> Requirement
In the cervical spine text below, condense the paragraph that begins "Repetitive Postural Trauma:" into a short bulleted list that keeps its main facts.

> Text excerpt
Content starts
That was the literal question posed by a patient last week, who had realized that just about everyone else in her circle of friends and family had received the same diagnosis. It was a fair question and here is how I would respond:
Design: The cervical spine is designed with maximum flexibility in mind for humans to be able to respond quickly to their environment, looking up, down, and to the sides rapidly and with ease. The cost of flexibility is susceptibility to trauma, and beyond a certain threshold, the cervical disc cannot recover and deteriorates.
Repetitive Postural Trauma: The cervical spine has a normal forward curve that gives it a certain amount of stability to forces like jarring, brisk side to side movement, and compression from above. The modern lifestyle does a lot to disrupt the normal forward curve by forcing it into a straight or reversed position: everything is in front of us and below eye level. The recent addition of small devices like tablets and smartphones have us looking downward for prolonged periods of time more than at any other time in human history.
Acute Trauma: Modern life has added high speed collisions as a potential trauma for which the cervical spine is completely unequipped. Prior to the 19th century, the highest acceleration injury to your cervical spine is likely happening when you trip and your head hits the ground, arguably a pretty hefty force. But vehicles travel at a speed of 70 MPH or higher, and the combination of a 70 MPH sudden deceleration times the mass effect of a vehicle is the type of force that our delicate cervical spine is not meant to handle. Over a lifetime, just about any person living in an industrialized country will have to contend with one good whiplash. And those types of injuries, often sustained during our early driving years, can set a pattern of early degeneration that will stick with you for a lifetime.
Content ends
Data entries
Content starts
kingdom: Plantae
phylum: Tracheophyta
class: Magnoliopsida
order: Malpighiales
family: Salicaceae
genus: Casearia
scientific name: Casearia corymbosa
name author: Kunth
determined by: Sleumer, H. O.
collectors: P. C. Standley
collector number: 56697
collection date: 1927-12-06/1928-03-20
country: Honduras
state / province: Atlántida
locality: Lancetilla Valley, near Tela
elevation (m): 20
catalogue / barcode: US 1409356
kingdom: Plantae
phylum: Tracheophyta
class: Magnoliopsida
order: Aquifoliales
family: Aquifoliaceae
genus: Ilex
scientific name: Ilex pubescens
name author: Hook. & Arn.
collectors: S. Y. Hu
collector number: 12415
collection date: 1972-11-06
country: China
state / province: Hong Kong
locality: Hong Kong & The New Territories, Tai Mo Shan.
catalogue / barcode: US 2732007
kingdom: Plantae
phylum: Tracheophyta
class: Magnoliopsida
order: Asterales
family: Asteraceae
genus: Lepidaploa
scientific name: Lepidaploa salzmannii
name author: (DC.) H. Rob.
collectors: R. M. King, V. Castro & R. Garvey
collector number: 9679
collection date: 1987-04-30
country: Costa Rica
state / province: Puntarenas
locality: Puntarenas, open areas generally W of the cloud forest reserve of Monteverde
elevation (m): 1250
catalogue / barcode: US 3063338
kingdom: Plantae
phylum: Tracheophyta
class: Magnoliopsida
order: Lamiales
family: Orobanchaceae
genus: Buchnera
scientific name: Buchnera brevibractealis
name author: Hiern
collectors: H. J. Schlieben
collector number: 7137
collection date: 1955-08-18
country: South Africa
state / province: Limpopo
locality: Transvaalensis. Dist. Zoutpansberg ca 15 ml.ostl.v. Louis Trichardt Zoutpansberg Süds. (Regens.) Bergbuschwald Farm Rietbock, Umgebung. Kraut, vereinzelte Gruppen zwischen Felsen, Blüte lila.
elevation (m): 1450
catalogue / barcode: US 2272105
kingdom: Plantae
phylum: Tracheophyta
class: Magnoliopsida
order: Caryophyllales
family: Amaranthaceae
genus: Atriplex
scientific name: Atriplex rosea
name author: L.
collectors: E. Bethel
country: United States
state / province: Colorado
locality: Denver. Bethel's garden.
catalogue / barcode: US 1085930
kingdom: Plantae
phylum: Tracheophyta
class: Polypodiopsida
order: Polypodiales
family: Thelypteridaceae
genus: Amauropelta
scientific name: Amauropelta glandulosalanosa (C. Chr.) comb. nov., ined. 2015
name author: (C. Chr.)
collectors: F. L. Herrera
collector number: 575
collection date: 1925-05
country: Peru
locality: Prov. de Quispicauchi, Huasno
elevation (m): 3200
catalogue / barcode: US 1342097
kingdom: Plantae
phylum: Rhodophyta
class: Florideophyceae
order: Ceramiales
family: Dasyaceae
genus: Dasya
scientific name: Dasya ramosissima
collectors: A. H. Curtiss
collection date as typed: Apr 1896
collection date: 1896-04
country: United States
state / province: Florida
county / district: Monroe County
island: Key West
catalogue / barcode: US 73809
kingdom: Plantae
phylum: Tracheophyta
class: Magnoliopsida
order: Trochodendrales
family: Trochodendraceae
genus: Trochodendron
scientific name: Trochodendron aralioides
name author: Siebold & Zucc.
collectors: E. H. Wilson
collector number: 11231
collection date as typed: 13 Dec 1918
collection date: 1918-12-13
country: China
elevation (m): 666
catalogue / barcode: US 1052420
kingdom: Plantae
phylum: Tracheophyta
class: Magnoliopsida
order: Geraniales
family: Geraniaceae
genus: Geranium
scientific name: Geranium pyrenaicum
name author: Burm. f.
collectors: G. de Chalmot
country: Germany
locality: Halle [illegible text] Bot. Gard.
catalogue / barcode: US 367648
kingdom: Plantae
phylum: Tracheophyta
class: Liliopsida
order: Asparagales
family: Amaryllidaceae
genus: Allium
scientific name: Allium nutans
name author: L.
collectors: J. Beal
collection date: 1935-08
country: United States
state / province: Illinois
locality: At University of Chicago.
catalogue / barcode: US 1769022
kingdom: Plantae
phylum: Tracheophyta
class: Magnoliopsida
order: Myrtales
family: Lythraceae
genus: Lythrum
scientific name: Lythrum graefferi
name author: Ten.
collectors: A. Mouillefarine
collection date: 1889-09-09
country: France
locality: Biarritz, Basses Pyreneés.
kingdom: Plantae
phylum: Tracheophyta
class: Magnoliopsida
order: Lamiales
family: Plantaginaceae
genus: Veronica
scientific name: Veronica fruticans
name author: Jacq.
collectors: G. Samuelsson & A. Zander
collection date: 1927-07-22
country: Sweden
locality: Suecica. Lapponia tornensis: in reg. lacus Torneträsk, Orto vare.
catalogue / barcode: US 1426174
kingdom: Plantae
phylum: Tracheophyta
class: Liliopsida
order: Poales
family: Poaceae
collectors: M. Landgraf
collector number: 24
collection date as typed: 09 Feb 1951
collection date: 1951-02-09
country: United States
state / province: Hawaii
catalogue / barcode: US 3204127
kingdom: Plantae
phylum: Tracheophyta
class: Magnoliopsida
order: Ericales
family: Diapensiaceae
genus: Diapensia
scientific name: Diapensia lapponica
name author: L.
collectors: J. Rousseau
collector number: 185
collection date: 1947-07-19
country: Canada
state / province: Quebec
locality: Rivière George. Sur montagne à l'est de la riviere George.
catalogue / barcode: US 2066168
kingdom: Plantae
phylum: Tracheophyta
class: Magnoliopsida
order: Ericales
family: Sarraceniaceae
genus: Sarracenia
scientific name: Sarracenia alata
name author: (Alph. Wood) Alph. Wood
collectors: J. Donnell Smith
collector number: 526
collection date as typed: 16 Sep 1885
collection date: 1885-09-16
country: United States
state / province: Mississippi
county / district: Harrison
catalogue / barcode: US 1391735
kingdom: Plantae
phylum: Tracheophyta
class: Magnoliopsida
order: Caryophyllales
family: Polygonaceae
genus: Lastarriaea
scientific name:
Content ends
> Task result
- The cervical spine's normal forward curve gives it stability against jarring, brisk side-to-side movement, and compression from above.
- Modern life disrupts that curve and pushes it into a straight or reversed position, because everything is in front of us and below eye level.
- Tablets and smartphones now keep us looking downward for longer periods than at any other time in human history.